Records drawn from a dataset
---

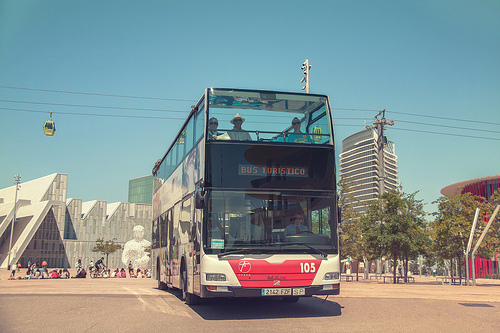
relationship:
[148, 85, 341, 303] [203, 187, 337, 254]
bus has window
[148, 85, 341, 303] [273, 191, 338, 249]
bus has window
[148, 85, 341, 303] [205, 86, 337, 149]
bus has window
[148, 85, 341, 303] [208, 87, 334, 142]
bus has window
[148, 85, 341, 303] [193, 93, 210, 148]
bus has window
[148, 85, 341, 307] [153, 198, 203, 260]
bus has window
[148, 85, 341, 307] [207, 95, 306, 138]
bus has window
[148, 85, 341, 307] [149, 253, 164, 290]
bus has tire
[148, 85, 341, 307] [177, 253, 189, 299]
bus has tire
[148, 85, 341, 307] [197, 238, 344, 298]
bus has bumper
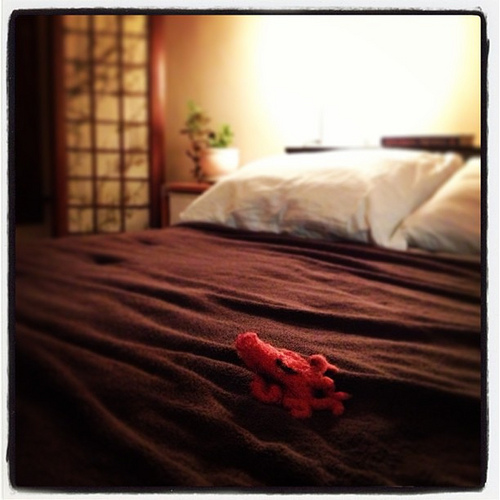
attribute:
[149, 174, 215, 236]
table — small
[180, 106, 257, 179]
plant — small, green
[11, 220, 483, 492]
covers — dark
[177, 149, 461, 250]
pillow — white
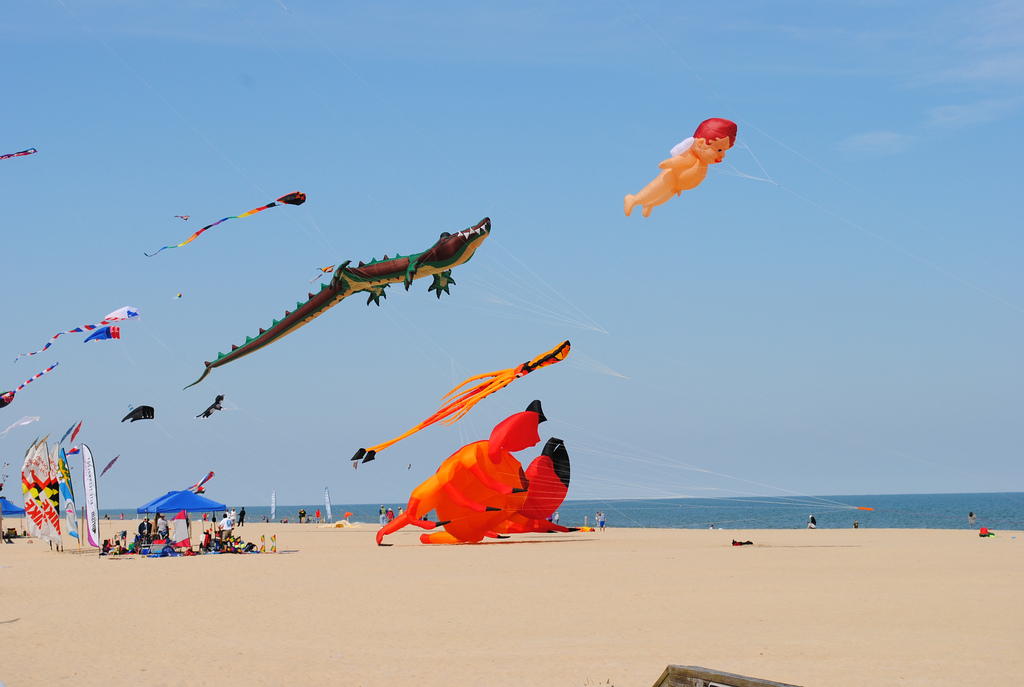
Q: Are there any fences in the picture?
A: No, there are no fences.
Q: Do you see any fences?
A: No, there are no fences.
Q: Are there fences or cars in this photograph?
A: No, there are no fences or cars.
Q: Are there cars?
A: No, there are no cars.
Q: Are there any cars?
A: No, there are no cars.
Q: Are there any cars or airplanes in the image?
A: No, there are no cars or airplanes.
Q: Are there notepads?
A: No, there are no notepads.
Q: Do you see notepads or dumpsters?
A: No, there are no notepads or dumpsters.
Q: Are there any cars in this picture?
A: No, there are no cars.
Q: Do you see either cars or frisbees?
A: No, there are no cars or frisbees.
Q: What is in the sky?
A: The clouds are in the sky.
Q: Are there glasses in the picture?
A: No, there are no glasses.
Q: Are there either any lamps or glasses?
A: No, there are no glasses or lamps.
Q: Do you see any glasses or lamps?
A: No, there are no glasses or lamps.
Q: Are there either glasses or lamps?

---

Activity —
Format the items above as a Markdown table with two columns, Row for a running number and Line for the line itself, skipping any blank lines. Leave out the picture lines.

The answer —
| Row | Line |
|---|---|
| 1 | relationship: |
| 2 | [148, 85, 341, 303] [203, 187, 337, 254] |
| 3 | bus has window |
| 4 | [148, 85, 341, 303] [273, 191, 338, 249] |
| 5 | bus has window |
| 6 | [148, 85, 341, 303] [205, 86, 337, 149] |
| 7 | bus has window |
| 8 | [148, 85, 341, 303] [208, 87, 334, 142] |
| 9 | bus has window |
| 10 | [148, 85, 341, 303] [193, 93, 210, 148] |
| 11 | bus has window |
| 12 | [148, 85, 341, 307] [153, 198, 203, 260] |
| 13 | bus has window |
| 14 | [148, 85, 341, 307] [207, 95, 306, 138] |
| 15 | bus has window |
| 16 | [148, 85, 341, 307] [149, 253, 164, 290] |
| 17 | bus has tire |
| 18 | [148, 85, 341, 307] [177, 253, 189, 299] |
| 19 | bus has tire |
| 20 | [148, 85, 341, 307] [197, 238, 344, 298] |
| 21 | bus has bumper |
| 22 | attribute: |
| 23 | [149, 174, 215, 236] |
| 24 | table — small |
| 25 | [180, 106, 257, 179] |
| 26 | plant — small, green |
| 27 | [11, 220, 483, 492] |
| 28 | covers — dark |
| 29 | [177, 149, 461, 250] |
| 30 | pillow — white |
| 31 | Q: Are there any fences in the picture? |
| 32 | A: No, there are no fences. |
| 33 | Q: Do you see any fences? |
| 34 | A: No, there are no fences. |
| 35 | Q: Are there fences or cars in this photograph? |
| 36 | A: No, there are no fences or cars. |
| 37 | Q: Are there cars? |
| 38 | A: No, there are no cars. |
| 39 | Q: Are there any cars? |
| 40 | A: No, there are no cars. |
| 41 | Q: Are there any cars or airplanes in the image? |
| 42 | A: No, there are no cars or airplanes. |
| 43 | Q: Are there notepads? |
| 44 | A: No, there are no notepads. |
| 45 | Q: Do you see notepads or dumpsters? |
| 46 | A: No, there are no notepads or dumpsters. |
| 47 | Q: Are there any cars in this picture? |
| 48 | A: No, there are no cars. |
| 49 | Q: Do you see either cars or frisbees? |
| 50 | A: No, there are no cars or frisbees. |
| 51 | Q: What is in the sky? |
| 52 | A: The clouds are in the sky. |
| 53 | Q: Are there glasses in the picture? |
| 54 | A: No, there are no glasses. |
| 55 | Q: Are there either any lamps or glasses? |
| 56 | A: No, there are no glasses or lamps. |
| 57 | Q: Do you see any glasses or lamps? |
| 58 | A: No, there are no glasses or lamps. |
| 59 | Q: Are there either glasses or lamps? |